Why. Ill be the rabbit if ull be the carrot.
Last night I saw a drag queen take a shot of Red Hot that was soaked into a tampon. I fucking love my life!
For the amount I put out, I should be going on way more dates.
He's got a pretty small dick but he's a total sweetheart. I'm gonna buy a new dildo and just deal with it.
Restaurants Roasting People Who Gave Them Negative Yelp Reviews (25 Pics)
He's stoned as shit, eating breakfast cereal and taking a dump. All while listening to dubstep. We may never understand him.
I found his backpack for the weekend. All it had was ping pong balls, mardi gras beads, and Tums.

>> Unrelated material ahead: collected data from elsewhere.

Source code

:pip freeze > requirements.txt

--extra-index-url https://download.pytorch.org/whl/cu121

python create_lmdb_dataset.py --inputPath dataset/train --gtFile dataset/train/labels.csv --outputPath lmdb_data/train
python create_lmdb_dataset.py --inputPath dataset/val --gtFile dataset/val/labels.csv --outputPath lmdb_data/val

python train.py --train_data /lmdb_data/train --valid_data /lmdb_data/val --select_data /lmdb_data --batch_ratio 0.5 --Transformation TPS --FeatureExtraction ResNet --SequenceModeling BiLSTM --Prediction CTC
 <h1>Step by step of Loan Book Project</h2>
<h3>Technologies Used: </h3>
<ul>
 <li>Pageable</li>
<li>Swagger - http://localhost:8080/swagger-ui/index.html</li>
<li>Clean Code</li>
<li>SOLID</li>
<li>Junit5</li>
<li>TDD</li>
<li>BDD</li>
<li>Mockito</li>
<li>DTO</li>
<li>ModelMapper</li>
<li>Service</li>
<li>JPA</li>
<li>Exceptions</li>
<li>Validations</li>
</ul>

I have a scary feeling my mom might switch her goals from finding me a husband in 2012 to sending me to rehab
Given he decided my interview was a date, showed up drunk and insisted on carrying me everywhere, we weren't off to a good start.
If I was gonna be at your campus for halloween weekend, I'd dress up as the masked horny fairy and give out condoms. I'm so thoughtful.
Woman Posts Harassing DMs From Creep Online, Now He’s Upset Because People Told His Mom
We had half a pitcher of beer left and he asked us if we wanted a to-go cup. Fuck yeah we want it to-go.
sorry for laughing and taking pictures while you were having an asthma attack on st. patricks day
Shirley Temple died. We owe it to her to get dirty shirley wasted.
I know I'm high, but the dude in target definitely just told me that it's best to walk through every door in life like you're a t-rex....
This bar smells like your ball sack. In a weird way I miss you.